• _Activities_:
**a)** In the extract on planning for failure, how long did Persona take to go from the removal of staff to the unplugging of the servers?
**b)** List every project, organization, or event that the extract on planning for failure mentions by name.
**c)** According to the extract on planning for failure, why was Persona's use of email addresses for identification one of the things it did right?

+++ Extract

Planning for failure

Persona made its share of mistakes. But, even when everything has been done right, projects can fail for any of a number of reasons. Thus, developers should be planning for failure from the beginning.

If you know your project is dead, Callahan said, you should say so. Persona took three years to go from the removal of staff to the unplugging of the servers. Mozilla tried to maintain the system without development resources, taking some 20 months to say that things were not working. There is a natural fear that admitting death is a self-fulfilling action; one always hopes that the project will come back to life. But admitting that this will not happen lets people prepare a replacement.

A project should ensure that users can recover without its involvement. Failure quickly leads to a demoralized, burned-out state; it is really hard for developers to do recovery work at that point. One of the things Persona did right was to use email addresses for identification; that allowed sites using Persona to send a password-reset email to affected users. The data needed to recover from Persona's failure was available outside of Persona itself. In general, projects should use standard data formats, and have users store their own data.

To conclude, projects should seek to minimize the harm that results if and when they go away. Like a diver with three flashlights, a user of a failing but well-planned project can switch to another. We have to talk about our failures, he said, because the alternative is to continue repeating the same mistakes.

[Your editor would like to thank linux.conf.au and the Linux Foundation for assisting with his travel to the event.]

Index entries for this article
Conference	linux.conf.au/2017

Designing for failure

Posted Jan 19, 2017 0:26 UTC (Thu) by josh (subscriber, #17465) [Link] (9 responses)

++++++
+++ Information shown

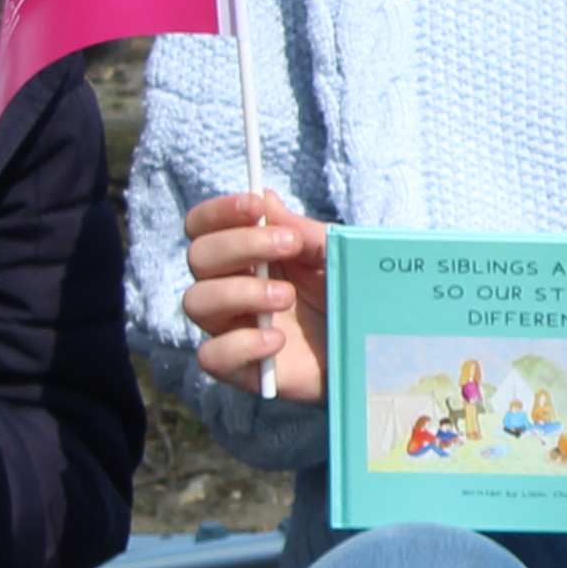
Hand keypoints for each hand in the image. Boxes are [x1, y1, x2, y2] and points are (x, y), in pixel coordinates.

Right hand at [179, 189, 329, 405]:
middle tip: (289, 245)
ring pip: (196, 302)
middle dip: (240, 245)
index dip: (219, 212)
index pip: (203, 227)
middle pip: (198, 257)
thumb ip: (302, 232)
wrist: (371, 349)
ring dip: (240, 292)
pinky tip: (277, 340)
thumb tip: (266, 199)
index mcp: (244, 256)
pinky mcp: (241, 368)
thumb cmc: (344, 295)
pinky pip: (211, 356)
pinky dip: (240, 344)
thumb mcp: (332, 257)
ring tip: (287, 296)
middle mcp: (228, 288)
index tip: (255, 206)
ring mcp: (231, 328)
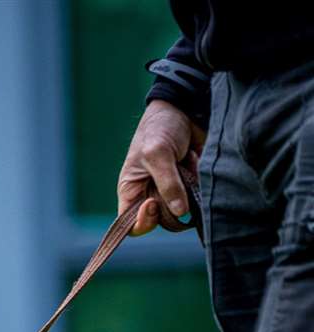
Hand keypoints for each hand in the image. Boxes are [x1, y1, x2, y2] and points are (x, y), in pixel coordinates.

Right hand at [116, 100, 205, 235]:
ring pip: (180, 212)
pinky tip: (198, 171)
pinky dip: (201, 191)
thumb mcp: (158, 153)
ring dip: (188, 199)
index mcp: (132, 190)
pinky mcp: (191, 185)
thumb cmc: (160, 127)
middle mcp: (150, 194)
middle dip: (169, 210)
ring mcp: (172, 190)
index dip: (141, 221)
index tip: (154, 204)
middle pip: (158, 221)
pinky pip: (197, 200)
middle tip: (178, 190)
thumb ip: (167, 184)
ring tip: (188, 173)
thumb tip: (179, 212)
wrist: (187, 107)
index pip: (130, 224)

++++++

• _Task solutions_:
**a)** Three years.

**b)** Persona, Mozilla, linux.conf.au, the Linux Foundation

**c)** Identifying users by email address let sites using Persona send password-reset emails to affected users. The data needed to recover from Persona's failure was therefore available outside of Persona itself.